München - Nach dem Abschuss des Braunbären «Bruno» wird die Kritik am Vorgehen der bayerischen Behörden immer schärfer. Die bayerische SPD erneuerte am Dienstag ihre Rücktrittsforderung an Umweltminister Werner Schnappauf (CSU) und warf ihm illegales Vorgehen bis hin zum Verfassungsbruch vor. Die Münchner Staatsanwaltschaft prüft eigenen Angaben zufolge mehrere Strafanzeigen gegen den Minister und andere Verantwortliche.
Schnappauf verteidigte den Abschuss erneut. In der «Bild»-Zeitung wies er Forderungen nach seinem Rücktritt scharf zurück: «Das ist völlig absurd, ein typisches Oppositions-Verhalten», betonte der CSU-Politiker. «Hätte ich nichts unternommen und der Bär hätte jemanden angefallen, vielleicht sogar getötet, dann würde die SPD ebenfalls meinen Rücktritt fordern.» Auch die bayerische Staatskanzlei wies die Rücktrittsforderungen als «blanken Unsinn» zurück.
SPD-Fraktionschef Franz Maget betonte dagegen, der Abschuss des Braunbären «war illegal und verstößt gegen geltendes Recht». Er bekräftigte die Rücktrittsforderung: «Wer sich so verhält wie Schnappauf, seine Unfähigkeit im Umgang mit Wildtieren so unter Beweis stellt, kann nicht länger ein Ministerium führen.» Maget kritisierte, dass die Behörden keinen Betäubungsversuch unternommen hätten, obwohl sich das Tier am Wochenende 48 Stunden lang in dem gleichen Gebiet aufgehalten habe. «Kein Mensch wird verstehen, dass man einen Bären, den man schießen kann, nicht auch betäuben kann.»
Es sei unverständlich, dass ein zur Verfügung stehender Polizeihubschrauber nicht eingesetzt worden sei, fügte Maget hinzu. «Präzisionsschützen der Polizei haben Erfahrung mit dem Betäuben von Wildtieren, die beispielsweise sich auf der Autobahn aufhalten», sagte der SPD-Politiker. Auch der aus Abruf stehende Wild-Betäubungsexperte und Münchner Tierpark-Chef Henning Wiesner sei nicht eingesetzt worden. «Wir schämen uns für Bayern», erklärte der Oppositionsführer. Der Braunbär habe keinem Menschen Leid zugefügt: «Das Ministerium handelte nach dem Motto: Nur ein toter Bär ist ein guter Bär und löst die Probleme des Ministeriums.»

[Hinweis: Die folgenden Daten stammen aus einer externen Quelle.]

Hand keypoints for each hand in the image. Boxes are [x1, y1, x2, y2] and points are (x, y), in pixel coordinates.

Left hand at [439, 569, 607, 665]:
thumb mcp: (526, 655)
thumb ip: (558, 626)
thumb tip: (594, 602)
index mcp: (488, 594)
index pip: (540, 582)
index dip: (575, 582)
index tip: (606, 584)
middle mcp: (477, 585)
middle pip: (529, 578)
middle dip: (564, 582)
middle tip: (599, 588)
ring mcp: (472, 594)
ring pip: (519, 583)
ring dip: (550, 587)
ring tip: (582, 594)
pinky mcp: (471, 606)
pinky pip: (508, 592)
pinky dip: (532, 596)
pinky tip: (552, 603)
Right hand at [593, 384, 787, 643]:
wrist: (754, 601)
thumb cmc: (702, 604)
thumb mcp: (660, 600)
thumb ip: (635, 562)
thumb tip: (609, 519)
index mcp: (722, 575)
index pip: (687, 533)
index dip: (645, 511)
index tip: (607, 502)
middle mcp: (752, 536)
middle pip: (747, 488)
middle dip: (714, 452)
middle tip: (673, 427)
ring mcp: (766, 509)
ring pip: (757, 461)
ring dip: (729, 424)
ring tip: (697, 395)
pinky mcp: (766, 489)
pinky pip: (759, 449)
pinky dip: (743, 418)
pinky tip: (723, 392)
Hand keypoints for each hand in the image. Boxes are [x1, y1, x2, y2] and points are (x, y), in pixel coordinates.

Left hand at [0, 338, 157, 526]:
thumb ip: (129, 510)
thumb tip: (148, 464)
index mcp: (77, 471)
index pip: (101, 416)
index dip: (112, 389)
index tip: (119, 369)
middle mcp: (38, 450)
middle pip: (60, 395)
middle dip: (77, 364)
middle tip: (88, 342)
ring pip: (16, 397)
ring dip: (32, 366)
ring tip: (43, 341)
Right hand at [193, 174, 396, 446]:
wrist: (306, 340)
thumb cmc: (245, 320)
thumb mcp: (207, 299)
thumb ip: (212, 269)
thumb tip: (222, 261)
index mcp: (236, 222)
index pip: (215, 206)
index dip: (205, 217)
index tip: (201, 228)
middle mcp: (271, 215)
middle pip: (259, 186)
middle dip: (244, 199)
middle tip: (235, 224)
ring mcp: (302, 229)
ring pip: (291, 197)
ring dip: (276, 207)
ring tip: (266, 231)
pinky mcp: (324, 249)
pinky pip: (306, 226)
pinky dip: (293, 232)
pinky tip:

Die SPD werde im bayerischen Landtag alle parlamentarischen und juristischen Mittel nutzen, um Antworten auf viele ungeklärte Fragen zu bekommen. Schnappauf habe mit seinem Vorgehen gegen den in der bayerischen Verfassung verankerten Tierschutzartikel verstoßen, ebenso wie gegen das Bundesartenschutzgesetz, das Jagdrecht und zahlreiche internationale Abkommen. Maget erklärte, die SPD prüfe eine Strafanzeige gegen Schnappauf, diese müsse aber juristisch fundiert sein.
Staatsanwaltschaft sieht keinem Anfangsverdacht
Bei der Staatsanwaltschaft München werden bereits entsprechende Ermittlungen geprüft: «Uns liegen nach dem Abschuss des Bären 'Bruno' mittlerweile neun schriftliche Strafanzeigen vor», erklärte der Münchner Oberstaatsanwalt Eduard Mayer. «Sie richten sich teils gegen den Staatsminister Schnappauf, das Umweltministerium allgemein und gegen den oder die betreffenden Jäger.»
Er betonte zugleich, dass bislang kein Ermittlungsverfahren eingeleitet worden sei. «Aber wir prüfen, ob ein strafbares Verhalten vorliegen könnte.» Bisher bestehe aber kein Anfangsverdacht. «Wir werden versuchen, die Sache schnellstmöglich zu prüfen.»